Exercise aim
According to the essay on old Hollywood films on television, at what time did Bill Collins present the colour film each Saturday?

Well, things have probably been that way since the invention of colour film. Stupid people are hardly a recent invention, after all. More worrying is the lack of opportunity young people have to be exposed to these important and sometimes great products of Western culture. Old movies used to be a cheap-and-cheerful way for TV stations to fill their schedules. Students would stay up for the late movie, enjoying the unpredictable mix of horror, historical, hard-boiled and screw-ball’d. Occasionally they’d even catch a landmark like Citizen Kane, or cult classic like Cat People, and because they knew the cinematic language they knew these were important films without having to be told by some old grump in a bad suit.

In the 1980s, Australians with televisions were lucky enough to be able to watch Bill Collins hosting The Golden Years Of Hollywood, every Saturday. He would present a colour film at 8.30pm, followed by a black and white film. The presentation was simple and effective: after the opening sequence (famous clips from old films accompanied by an orchestral version of “That’s Entertainment”), music from the score of the night’s first film would swell, while the camera would zoom out from a framed poster or still of the film, revealing “uncle” Bill in one of his trademark brightly-coloured jackets.

Bill would give us idea of what the film was about, and then he would drop in a tidbit or two about the production, perhaps quoting from an actor’s memoirs, and finally suggest something of interest we should look out for. Halfway through the film there would be a sort of intermission, in which Bill would enthuse over what we had just seen, perhaps commenting on a significant point we may have missed.

In this colour feature part of the show, we saw classics like The Wizard of Oz, Ben Hur, Gone with the Wind, The Magnificent Seven, and North by Northwest. In the late segment, we saw films noirs, comedies, war movies and horrors. With the later timeslot and more obscure charms of these less famous items, staying up for the second feature felt like a really adult pursuit.

I’m profoundly grateful to Bill for this education in film. It’s now said that DVD commentaries are like a film school at home, but they can’t match The Golden Years of Hollywood for a thorough immersion in the filmography and language of cinema. DVDs must always be watched selectively, and it’s too easy to be the victim of one’s own ignorance or timidity, compared with the guidance of a seasoned aficionado.

Without the opportunity I and my generation had, what is the cinematic experience of the younger generation? For most of them, Star Wars is the oldest film they’ve seen. They’ve never seen a Hitchcock movie, or a Cecil B DeMille film. They’ve never seen Bonny and Clyde, or even A Fistful of Dollars. They have no idea who Cary Grant is; they only know Alec Guiness for his cameo appearance in Star Wars; they don’t know who was supposed to have said “Play it again, Sam”, let alone in what context. They’ve never heard the theme music to Gone with the Wind, or The 3rd Man. They can’t even guess at what they’ve missed, the fairyland power of these vividly recorded dreams of mythic simplicity.

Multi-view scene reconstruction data
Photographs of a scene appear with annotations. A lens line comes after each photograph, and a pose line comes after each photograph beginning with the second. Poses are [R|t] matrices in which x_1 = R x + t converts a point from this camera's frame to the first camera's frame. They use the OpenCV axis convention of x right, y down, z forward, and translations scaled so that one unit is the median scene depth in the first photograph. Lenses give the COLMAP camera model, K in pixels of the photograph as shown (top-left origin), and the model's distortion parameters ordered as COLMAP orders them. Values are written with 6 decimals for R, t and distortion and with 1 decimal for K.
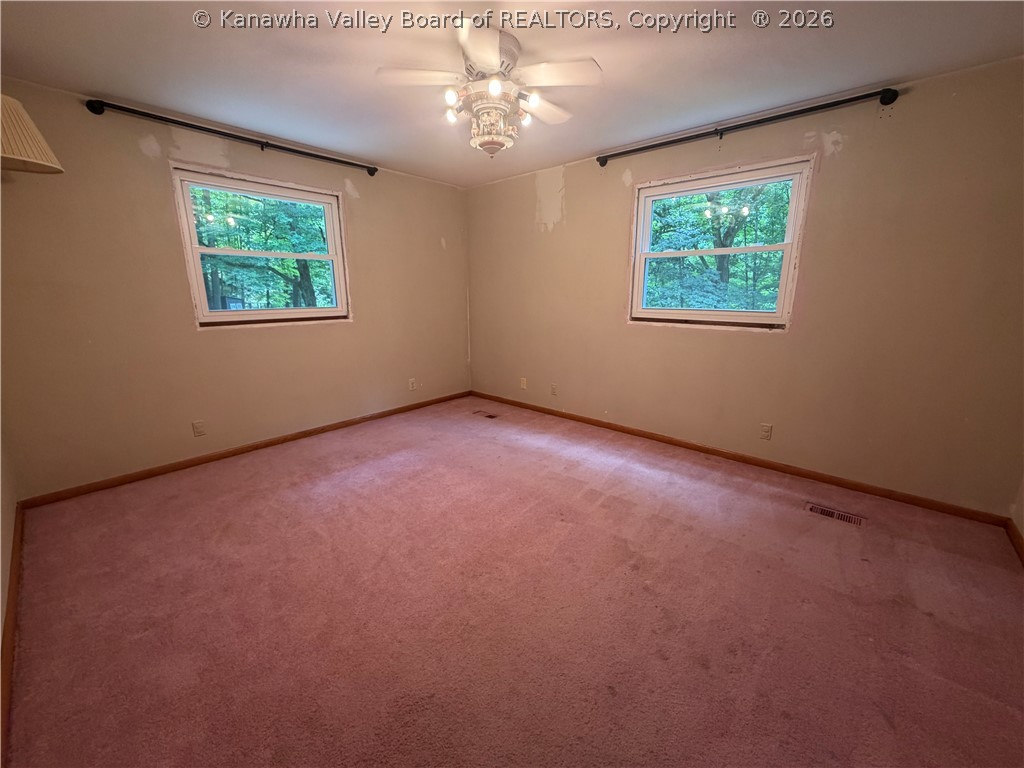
lens RADIAL K [[410.5, 0, 507.8], [0, 410.5, 384.3], [0, 0, 1]] dist [-0.006196, 0.000013]
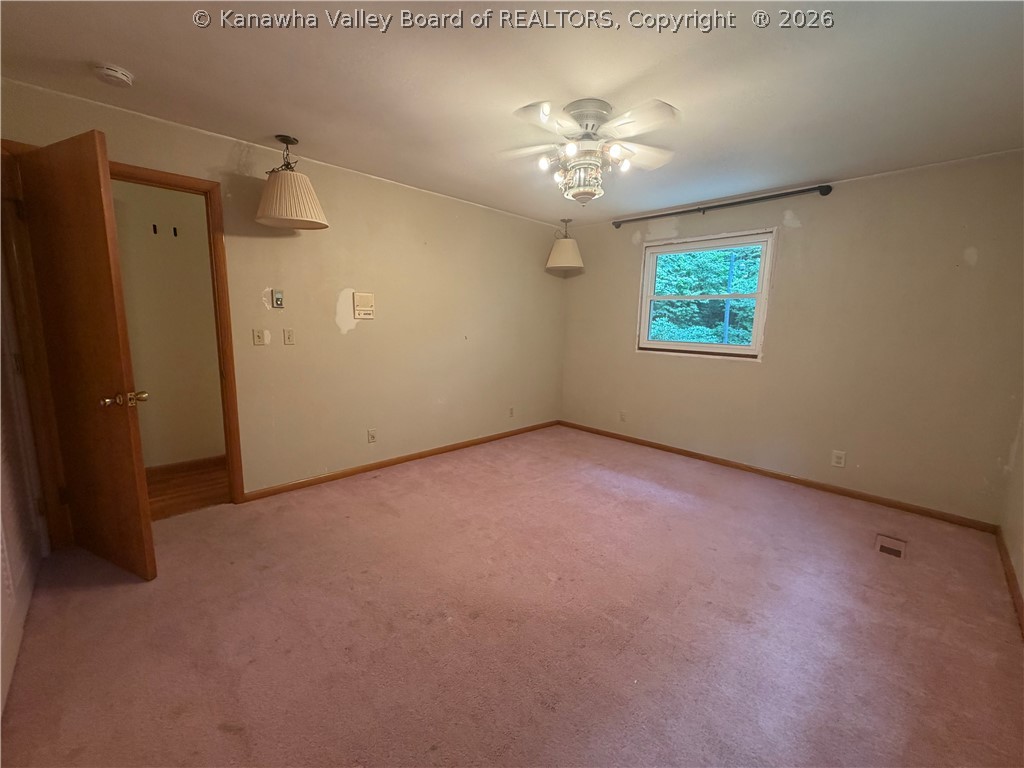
lens RADIAL K [[410.5, 0, 506.8], [0, 410.5, 384.8], [0, 0, 1]] dist [-0.006196, 0.000013]
pose [[-0.090819, 0.151259, -0.984313, 0.682868], [-0.245474, 0.954500, 0.169326, -0.138319], [0.965139, 0.257002, -0.049557, 0.581644]]
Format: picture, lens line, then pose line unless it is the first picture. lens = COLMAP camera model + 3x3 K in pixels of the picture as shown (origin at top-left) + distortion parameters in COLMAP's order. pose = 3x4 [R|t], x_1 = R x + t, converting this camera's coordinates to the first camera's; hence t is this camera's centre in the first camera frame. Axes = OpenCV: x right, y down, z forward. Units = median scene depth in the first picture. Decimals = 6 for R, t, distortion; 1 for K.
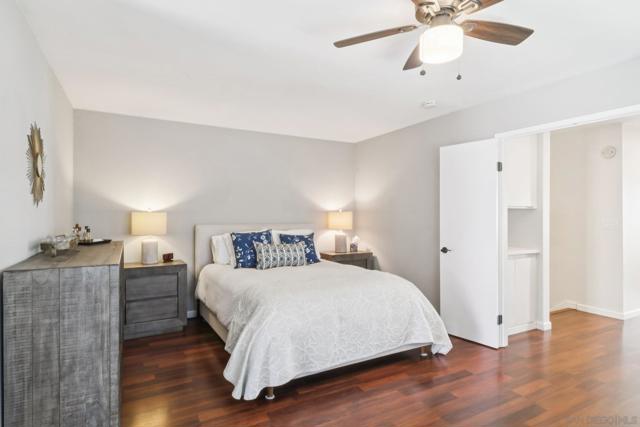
lens RADIAL K [[350.0, 0, 317.0], [0, 350.0, 211.5], [0, 0, 1]] dist [0.002550, -0.001315]
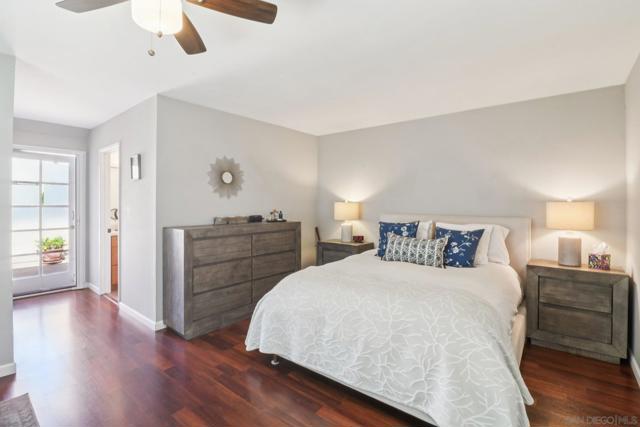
lens RADIAL K [[299.1, 0, 315.6], [0, 299.1, 206.5], [0, 0, 1]] dist [-0.001602, -0.000137]
pose [[0.376590, 0.004461, -0.926369, 0.502174], [-0.001694, 0.999990, 0.004127, 0.009659], [0.926378, 0.000015, 0.376594, 0.462675]]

Output of the task
At 8.30pm.